Write Python code to implement the algorithm. Send the code by email to the course instructor (richard.johansson -at- gu.se). Please also include brief answers to the questions below.

This assignment is a bit more free-form than the previous two. This doesn't mean that the amount of code to write is very large, but you'll be expected to assemble a few building blocks on your own. Please ask for help if you get stuck.

Deadline: October 23

Preliminaries

NEW: I've made an additional presentation to clarify some details about this assignment.

Repeat the material from the lecture on structured prediction.

Read the paper Spanning Tree Methods for Discriminative Training of Dependency Parsers, McDonald et al., (2005). We'll use the perceptron algorithm instead of the learning algorithm described in section 3.1, so that section can be skimmed if you prefer.

You may also take a look at the paper Discriminative Training Methods for Hidden Markov Models: Theory and Experiments with Perceptron Algorithms, Collins (2002). This is a very influential paper and it introduced the perceptron algorithm for structured objects that we're using in this assignment. However, the paper can be a bit harder to read than the McDonald paper, since it's a bit older.

Your tasks

Download this zip file. It contains the parsing and tagging code that you will need, and an evaluation script you'll use for the tagging part.

Overview of the provided code

The code is designed so that you should be able to develop your learning algorithm in a way that is agnostic of the problem it will be used for.

For both parsing and tagging, the code contains three main parts:

A function to access the data. For parsing, this will just use NLTK's built-in dependency treebank, but for tagging we will use files provided in the zip file.
A class that converts the data into sparse feature vectors that we can use for learning. This is called a vectorizer, similarly to the vectorizer classes in scikit-learn, and they have a similar set of methods: fit and transform, to create the feature mapping and to convert a dataset, respectively. There is also the combination fit_transform.
A class that contains what I call the "problem definition": things that you will need during training, but which are specific to parsing or tagging, respectively. It has the following two methods:

predict(w, x): finds the highest-scoring parse tree or tag sequence for the sentence x if the weight vector is w. This method uses a suitable algorithm to find the top-scoring output: the Eisner algorithm (described in McDonald's paper) for parsing, and the Viterbi algorithm for tagging.
get_features(x, y): returns a feature representation of the sentence x and a tree or sequence y.
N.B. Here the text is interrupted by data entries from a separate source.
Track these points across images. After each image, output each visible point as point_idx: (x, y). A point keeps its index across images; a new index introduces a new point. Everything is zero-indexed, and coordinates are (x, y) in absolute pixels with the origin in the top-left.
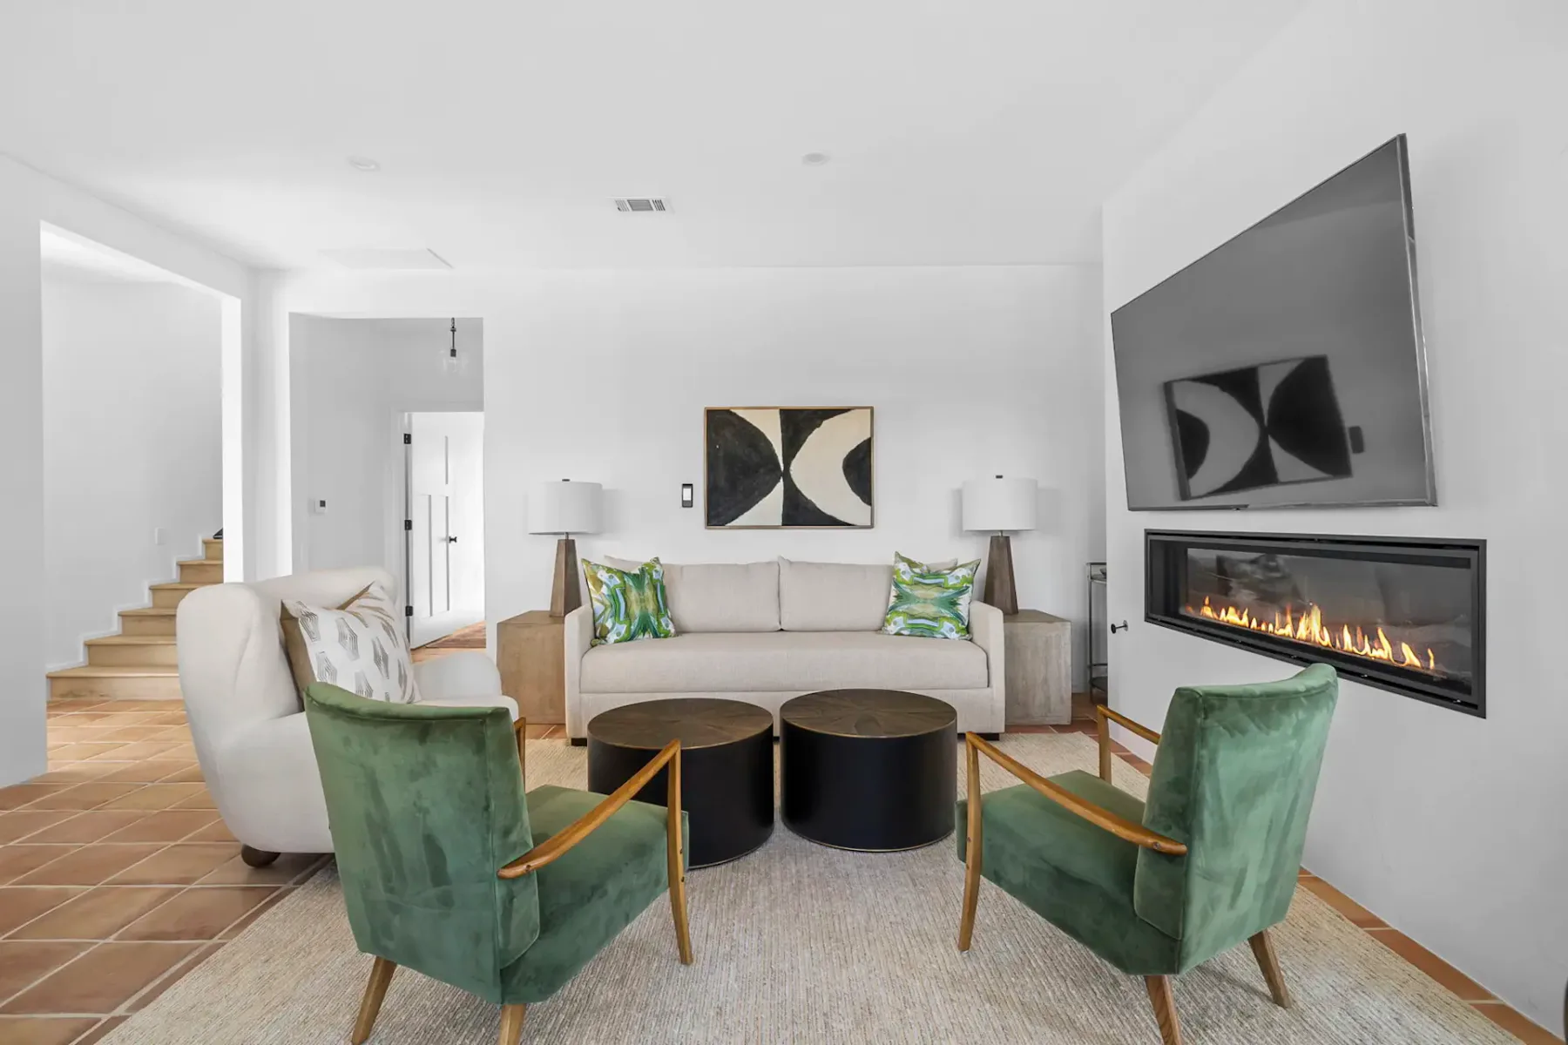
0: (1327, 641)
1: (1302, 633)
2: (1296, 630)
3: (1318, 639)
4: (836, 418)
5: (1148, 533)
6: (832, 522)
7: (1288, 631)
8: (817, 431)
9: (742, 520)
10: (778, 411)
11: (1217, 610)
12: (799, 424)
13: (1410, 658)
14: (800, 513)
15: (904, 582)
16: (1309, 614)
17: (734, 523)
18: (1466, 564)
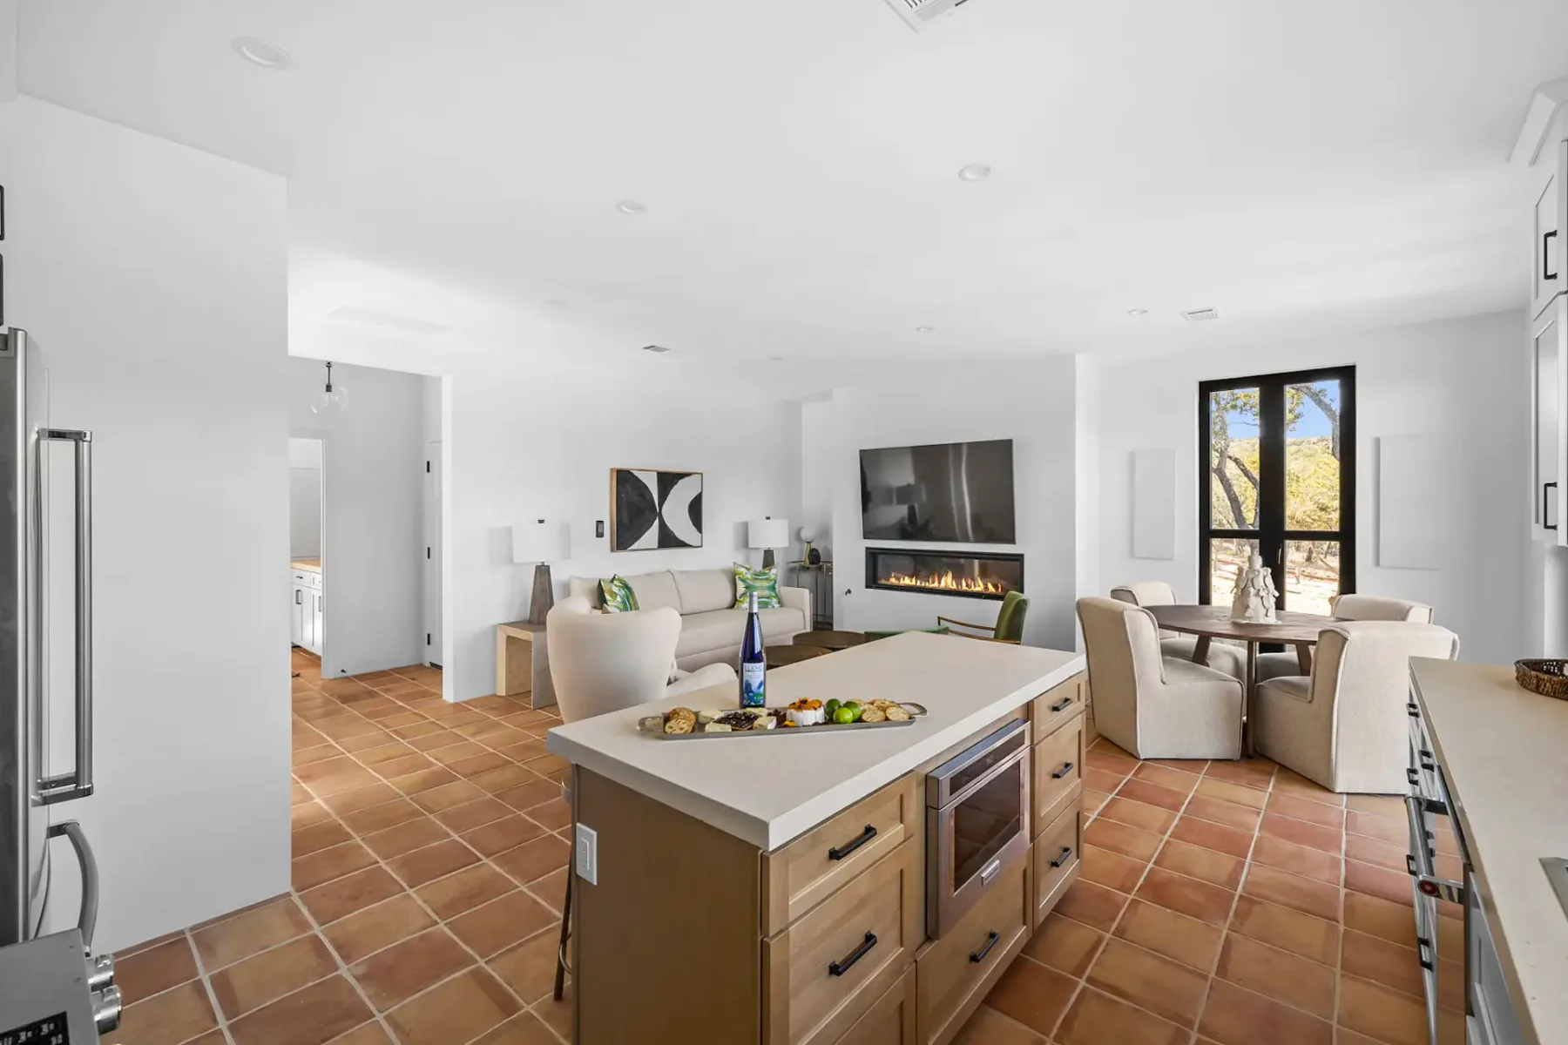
0: (954, 587)
1: (943, 585)
2: (939, 583)
3: (951, 587)
4: (686, 479)
5: (867, 549)
6: (683, 545)
7: (936, 585)
8: (675, 487)
9: (634, 546)
10: (655, 473)
11: (898, 579)
12: (668, 481)
13: (991, 589)
14: (668, 540)
15: (748, 579)
16: (947, 575)
17: (631, 548)
18: (1018, 560)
Implementing the learning algorithm

Write Python code to implement the structured perceptron learning algorithm. Write it in a flexible way so that it's not hardwired to any specific task: the only thing it should assume is that there is a "problem definition" as described above, with the methods predict and get_features. The problem definition should probably be given to the algorithm either as a constructor parameter or as an input to the training method.

Hint 1. When making a weight vector, you need to know how large it should be, that is how many features we're using. So you probably need to give this number as a constructor parameter. The number of features can be determined by calling number_of_features on the vectorizers.
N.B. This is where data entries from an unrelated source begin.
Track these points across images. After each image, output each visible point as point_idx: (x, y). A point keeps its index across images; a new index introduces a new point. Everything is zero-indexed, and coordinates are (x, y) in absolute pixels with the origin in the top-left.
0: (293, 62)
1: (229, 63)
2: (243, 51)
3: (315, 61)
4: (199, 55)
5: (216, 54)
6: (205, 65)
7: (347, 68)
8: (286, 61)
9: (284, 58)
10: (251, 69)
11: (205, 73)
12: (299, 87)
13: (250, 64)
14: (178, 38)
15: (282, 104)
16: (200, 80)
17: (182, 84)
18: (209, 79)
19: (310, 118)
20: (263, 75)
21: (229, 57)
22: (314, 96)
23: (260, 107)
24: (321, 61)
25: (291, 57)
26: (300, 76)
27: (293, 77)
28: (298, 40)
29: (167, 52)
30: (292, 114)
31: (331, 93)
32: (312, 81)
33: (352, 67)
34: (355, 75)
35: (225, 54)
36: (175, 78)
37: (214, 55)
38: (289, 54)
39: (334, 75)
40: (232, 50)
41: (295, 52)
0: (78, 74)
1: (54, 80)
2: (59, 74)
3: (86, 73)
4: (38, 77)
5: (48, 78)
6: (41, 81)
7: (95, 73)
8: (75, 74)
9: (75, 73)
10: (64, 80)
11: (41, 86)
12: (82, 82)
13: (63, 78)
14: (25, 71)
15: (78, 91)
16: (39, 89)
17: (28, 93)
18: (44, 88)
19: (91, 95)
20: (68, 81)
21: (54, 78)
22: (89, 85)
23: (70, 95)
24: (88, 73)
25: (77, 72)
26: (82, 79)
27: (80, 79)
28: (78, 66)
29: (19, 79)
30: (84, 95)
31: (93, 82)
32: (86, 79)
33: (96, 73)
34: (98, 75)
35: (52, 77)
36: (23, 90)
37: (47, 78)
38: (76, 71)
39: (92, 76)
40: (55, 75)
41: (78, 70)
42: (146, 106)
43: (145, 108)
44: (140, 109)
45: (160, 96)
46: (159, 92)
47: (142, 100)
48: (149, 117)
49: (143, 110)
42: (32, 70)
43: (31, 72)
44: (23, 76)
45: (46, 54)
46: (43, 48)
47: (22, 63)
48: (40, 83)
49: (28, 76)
Hint 2. The method get_features in the problem definitions will return the features for the sentence x and a parse tree or sequence y. For practical reasons, this is not a single sparse vector but a matrix (a "list" of vectors). To add them all to your weight vector w, you can use the helper function below. (Here, fv is the matrix returned by get_features, w is your weight vector, and scale is a factor that will be +1 if you want to add fv to w and -1 if you subtract.)

def add_sparse_rows_to_dense(fv, w, scale):
    prev = 0
    for ip in fv.indptr:
        w[fv.indices[prev:ip]] += scale*fv.data[prev:ip]
        prev = ip

Optional task: The averaged perceptron

Implement the averaged perceptron algorithm (see lecture). What is the effect on the parsing and tagging accuracy?
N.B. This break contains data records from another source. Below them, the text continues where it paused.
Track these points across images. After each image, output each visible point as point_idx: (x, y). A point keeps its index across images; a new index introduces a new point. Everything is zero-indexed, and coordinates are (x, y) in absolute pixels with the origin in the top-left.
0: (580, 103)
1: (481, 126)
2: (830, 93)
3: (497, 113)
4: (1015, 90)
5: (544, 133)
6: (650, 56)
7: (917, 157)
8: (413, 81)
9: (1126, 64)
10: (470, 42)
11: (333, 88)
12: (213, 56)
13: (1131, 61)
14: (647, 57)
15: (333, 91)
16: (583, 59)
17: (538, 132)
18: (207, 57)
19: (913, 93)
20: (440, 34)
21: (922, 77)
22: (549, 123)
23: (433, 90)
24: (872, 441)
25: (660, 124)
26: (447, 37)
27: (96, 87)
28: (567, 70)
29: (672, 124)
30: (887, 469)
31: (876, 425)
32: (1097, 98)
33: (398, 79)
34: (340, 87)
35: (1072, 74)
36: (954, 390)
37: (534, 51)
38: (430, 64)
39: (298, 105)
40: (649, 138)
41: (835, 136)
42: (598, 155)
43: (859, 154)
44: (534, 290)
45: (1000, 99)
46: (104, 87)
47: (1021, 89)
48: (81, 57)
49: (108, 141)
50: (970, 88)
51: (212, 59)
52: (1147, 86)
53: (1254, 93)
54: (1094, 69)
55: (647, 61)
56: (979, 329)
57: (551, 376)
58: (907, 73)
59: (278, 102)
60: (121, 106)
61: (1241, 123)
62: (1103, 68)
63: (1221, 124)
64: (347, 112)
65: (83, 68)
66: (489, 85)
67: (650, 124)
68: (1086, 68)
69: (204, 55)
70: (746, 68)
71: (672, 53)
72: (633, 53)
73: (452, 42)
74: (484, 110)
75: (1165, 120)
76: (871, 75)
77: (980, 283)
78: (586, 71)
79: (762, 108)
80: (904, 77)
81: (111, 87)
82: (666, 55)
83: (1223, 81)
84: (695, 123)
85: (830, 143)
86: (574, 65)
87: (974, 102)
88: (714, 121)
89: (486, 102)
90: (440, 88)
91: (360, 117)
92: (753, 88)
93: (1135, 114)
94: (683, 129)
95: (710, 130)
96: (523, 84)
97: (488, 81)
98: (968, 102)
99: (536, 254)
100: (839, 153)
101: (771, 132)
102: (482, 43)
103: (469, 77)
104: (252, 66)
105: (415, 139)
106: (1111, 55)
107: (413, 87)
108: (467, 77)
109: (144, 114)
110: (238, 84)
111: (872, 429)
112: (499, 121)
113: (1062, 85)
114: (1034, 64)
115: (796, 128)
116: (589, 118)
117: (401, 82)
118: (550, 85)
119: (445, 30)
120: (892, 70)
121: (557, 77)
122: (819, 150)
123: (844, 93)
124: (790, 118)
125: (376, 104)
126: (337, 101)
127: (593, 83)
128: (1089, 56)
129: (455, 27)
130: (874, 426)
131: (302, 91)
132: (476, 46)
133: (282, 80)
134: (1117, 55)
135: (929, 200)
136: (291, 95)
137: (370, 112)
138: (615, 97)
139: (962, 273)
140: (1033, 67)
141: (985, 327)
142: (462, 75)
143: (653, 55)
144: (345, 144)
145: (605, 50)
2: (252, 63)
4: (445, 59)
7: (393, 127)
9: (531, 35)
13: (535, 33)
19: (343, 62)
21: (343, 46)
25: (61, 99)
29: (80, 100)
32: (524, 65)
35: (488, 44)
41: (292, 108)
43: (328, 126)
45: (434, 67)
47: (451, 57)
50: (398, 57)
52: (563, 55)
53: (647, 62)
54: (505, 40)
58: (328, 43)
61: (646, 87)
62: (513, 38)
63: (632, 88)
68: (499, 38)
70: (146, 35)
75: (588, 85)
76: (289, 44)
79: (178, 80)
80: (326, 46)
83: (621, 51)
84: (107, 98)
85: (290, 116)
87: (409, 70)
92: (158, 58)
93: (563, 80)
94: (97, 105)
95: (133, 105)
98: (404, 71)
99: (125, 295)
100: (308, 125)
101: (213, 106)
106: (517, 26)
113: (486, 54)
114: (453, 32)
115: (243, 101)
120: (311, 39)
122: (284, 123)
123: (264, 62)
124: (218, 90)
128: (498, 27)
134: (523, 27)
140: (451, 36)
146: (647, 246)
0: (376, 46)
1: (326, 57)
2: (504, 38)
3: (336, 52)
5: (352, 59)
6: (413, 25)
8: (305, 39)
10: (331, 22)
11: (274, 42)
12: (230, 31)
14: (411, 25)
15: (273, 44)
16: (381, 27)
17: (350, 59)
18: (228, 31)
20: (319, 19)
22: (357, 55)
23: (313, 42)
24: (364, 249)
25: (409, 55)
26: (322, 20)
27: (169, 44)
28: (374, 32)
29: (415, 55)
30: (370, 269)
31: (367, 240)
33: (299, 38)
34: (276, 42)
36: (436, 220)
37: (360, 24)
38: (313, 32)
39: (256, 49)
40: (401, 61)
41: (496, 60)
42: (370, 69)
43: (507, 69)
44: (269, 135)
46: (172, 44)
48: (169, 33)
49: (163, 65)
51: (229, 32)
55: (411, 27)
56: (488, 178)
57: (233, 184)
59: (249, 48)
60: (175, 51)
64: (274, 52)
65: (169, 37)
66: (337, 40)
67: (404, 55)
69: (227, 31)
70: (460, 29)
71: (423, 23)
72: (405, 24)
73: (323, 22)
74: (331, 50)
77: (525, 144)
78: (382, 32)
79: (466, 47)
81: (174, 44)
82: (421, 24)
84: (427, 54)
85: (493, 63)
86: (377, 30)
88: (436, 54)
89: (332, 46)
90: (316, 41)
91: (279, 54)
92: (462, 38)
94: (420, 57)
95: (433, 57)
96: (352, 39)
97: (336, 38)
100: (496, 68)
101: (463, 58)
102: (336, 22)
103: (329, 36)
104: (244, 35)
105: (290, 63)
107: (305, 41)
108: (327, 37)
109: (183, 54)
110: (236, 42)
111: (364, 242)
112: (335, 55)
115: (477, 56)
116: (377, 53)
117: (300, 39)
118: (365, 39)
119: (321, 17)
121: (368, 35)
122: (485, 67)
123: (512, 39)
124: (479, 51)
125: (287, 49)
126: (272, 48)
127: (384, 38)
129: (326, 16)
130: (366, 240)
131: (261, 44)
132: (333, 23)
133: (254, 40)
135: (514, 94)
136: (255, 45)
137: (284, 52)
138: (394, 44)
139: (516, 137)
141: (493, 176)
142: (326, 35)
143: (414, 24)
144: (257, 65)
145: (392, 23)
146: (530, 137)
Implementing the dependency parser

Now you are ready to implement the parser. All code that you need is in the file mstparser.py. It contains:

The function read_dependency_treebank, which reads the dependency treebank contained in NLTK and converts in into the format we're using in this assignment. It returns two lists: a list X of sentences, and list Y of corresponding dependency trees.
A vectorizer class ParseVectorizer.
A "problem definition" called MSTParsingDefinition.

Now write code to train and evaluate a dependency parser. A typical structure of such a program would be something like this:

Read the dependency treebank and split it into a training and a test part. (Probably you'll want to have small training and test sets while you're developing your code, e.g. about 10-100 sentences.)
Convert the sentences in the training set to feature vectors using ParseVectorizer.
Train a structured perceptron using the code you have written.
Test the parser on the test set.

Hint 1. Unlike in scikit-learn, the vectorizer methods fit, transform and fit_transform take two inputs: the list X of sentences and the list Y of parse trees.

Hint 2. You can compare a gold-standard parse tree y and a guessed tree g simply by looking at the two lists of integers and counting at how many places they differ. (See read_dependency_treebank for a description of how we represent a tree.) Just remember not to count the dummy token.

Implementing the named entity tagger

We will now implement a named-entity tagger. The data we'll use comes from the CoNLL-2003 shared task, a competition in named entity recognition in English and a couple of other languages. Ask the instructor about how to access the data.

Assuming that the parser now runs smoothly, tagging can be done in much the same way. Here is the code that you need.

The function read_sentences in the file conll_format.py, which reads sentences from the CoNLL training or testing files. It returns two lists: a list X of sentences, and list Y of corresponding tag sequences.
A vectorizer class SequenceVectorizer.
A "problem definition" called SequenceTaggingDefinition.

Train your named entity tagger and evaluate it on a test set. If the code runs slowly or uses all of the computer's memory, use a smaller dataset.

Hint. The simplest way to evaluate the output is probably to do something similar to what you did for parsing: comparing two lists. (Just note that there is no dummy token here.)

Optional task: better evaluation

You probably evaluated your named entity tagger based on how many tokens it labeled correctly. However, the CoNLL competition did not use this scoring method: instead, it considered the whole named entity mentions. For instance, if the true named entity was Bank of America but a system output just America, the system gets no credit.

The zip file includes the official CoNLL evaluation software: the script conlleval.perl. You can run it from your Python code by calling the function run_evaluator in conll_format.py.

To run it, you need to print the output to a file in the CoNLL column-based format. First convert the output from your tagger (which probably is a list of integers at this point) into a list of tag strings; you can use the method to_tags in SequenceVectorizer for that. Then use write_sentence in conll_format.py to write a sentence to a file in the CoNLL format.

How well does your system work for different classes of named entities?

VG assignment: Greedy tagging

Instead of using the Viterbi algorithm and the structured perceptron, let's do something simpler: we'll just use a standard classifier to carry out the tagging. The classifier is applied for each token from left to right in a greedy fashion. If you want, you can have a look at the paper Design Challenges and Misconceptions in Named Entity Recognition by Ratinov and Roth (2009), which advocated the use of greedy methods for tagging.

Create a training set by going through the tokens in all training sentences. For each token, you extract a feature set. When you have built the training set, train a classifier. Use the classifier to tag the test sentences.

How well does this system work compared to the other in terms of speed and accuracy?

Hint: you can use the method extract_greedy_features in the class SequenceFeatureExtractor to extract features. Apart from that, you can use standard scikit-learn classes (e.g. DictVectorizer, some classifier).